- _TASK GOAL_
When the line containing "(IHC) micrograph of" is found in the data below, copy it and each line after it through the line containing "(DAB) staining of", exactly and with no others.

____

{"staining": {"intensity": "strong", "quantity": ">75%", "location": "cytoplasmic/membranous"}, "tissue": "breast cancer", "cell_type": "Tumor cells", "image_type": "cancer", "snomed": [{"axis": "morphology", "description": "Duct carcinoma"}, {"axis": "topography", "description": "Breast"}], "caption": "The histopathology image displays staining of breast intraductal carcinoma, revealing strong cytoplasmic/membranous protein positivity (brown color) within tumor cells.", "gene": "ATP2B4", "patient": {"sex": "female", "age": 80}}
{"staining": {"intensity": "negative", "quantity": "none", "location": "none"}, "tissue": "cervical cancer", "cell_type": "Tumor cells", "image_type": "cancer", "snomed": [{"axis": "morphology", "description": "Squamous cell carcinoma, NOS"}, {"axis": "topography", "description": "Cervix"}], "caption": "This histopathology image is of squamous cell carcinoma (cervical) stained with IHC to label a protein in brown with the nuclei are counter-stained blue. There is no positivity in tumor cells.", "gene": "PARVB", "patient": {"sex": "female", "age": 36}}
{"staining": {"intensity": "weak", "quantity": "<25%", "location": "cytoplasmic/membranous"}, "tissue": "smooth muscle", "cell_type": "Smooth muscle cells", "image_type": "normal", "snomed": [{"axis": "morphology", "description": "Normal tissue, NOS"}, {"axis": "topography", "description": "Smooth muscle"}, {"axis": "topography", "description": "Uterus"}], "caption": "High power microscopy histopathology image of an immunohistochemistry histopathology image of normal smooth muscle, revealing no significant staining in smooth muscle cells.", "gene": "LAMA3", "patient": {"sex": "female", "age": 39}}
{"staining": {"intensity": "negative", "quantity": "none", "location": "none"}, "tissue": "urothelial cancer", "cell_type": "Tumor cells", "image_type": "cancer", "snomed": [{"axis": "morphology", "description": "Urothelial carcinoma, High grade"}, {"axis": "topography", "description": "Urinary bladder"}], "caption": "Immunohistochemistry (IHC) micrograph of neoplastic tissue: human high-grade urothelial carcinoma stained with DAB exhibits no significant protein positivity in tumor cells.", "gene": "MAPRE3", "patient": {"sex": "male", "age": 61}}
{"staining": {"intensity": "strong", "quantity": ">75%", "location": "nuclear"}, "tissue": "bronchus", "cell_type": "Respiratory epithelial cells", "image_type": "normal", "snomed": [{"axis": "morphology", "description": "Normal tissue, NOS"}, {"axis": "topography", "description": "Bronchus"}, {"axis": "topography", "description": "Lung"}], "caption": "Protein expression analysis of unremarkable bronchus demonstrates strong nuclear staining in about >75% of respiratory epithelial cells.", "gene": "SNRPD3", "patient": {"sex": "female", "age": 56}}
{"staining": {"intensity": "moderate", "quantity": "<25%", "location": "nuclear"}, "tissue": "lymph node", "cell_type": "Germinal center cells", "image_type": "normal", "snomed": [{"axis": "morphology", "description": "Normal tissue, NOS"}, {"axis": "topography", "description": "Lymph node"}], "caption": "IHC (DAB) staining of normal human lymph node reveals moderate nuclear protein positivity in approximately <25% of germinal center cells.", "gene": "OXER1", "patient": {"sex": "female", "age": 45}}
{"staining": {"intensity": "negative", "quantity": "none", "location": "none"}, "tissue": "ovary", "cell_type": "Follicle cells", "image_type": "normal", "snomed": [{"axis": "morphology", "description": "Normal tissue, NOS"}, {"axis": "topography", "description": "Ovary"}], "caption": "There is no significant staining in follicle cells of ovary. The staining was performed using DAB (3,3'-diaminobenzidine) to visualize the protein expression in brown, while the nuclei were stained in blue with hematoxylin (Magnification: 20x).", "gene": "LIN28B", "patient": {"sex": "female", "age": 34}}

____

- _ANSWER SPACE_
{"staining": {"intensity": "negative", "quantity": "none", "location": "none"}, "tissue": "urothelial cancer", "cell_type": "Tumor cells", "image_type": "cancer", "snomed": [{"axis": "morphology", "description": "Urothelial carcinoma, High grade"}, {"axis": "topography", "description": "Urinary bladder"}], "caption": "Immunohistochemistry (IHC) micrograph of neoplastic tissue: human high-grade urothelial carcinoma stained with DAB exhibits no significant protein positivity in tumor cells.", "gene": "MAPRE3", "patient": {"sex": "male", "age": 61}}
{"staining": {"intensity": "strong", "quantity": ">75%", "location": "nuclear"}, "tissue": "bronchus", "cell_type": "Respiratory epithelial cells", "image_type": "normal", "snomed": [{"axis": "morphology", "description": "Normal tissue, NOS"}, {"axis": "topography", "description": "Bronchus"}, {"axis": "topography", "description": "Lung"}], "caption": "Protein expression analysis of unremarkable bronchus demonstrates strong nuclear staining in about >75% of respiratory epithelial cells.", "gene": "SNRPD3", "patient": {"sex": "female", "age": 56}}
{"staining": {"intensity": "moderate", "quantity": "<25%", "location": "nuclear"}, "tissue": "lymph node", "cell_type": "Germinal center cells", "image_type": "normal", "snomed": [{"axis": "morphology", "description": "Normal tissue, NOS"}, {"axis": "topography", "description": "Lymph node"}], "caption": "IHC (DAB) staining of normal human lymph node reveals moderate nuclear protein positivity in approximately <25% of germinal center cells.", "gene": "OXER1", "patient": {"sex": "female", "age": 45}}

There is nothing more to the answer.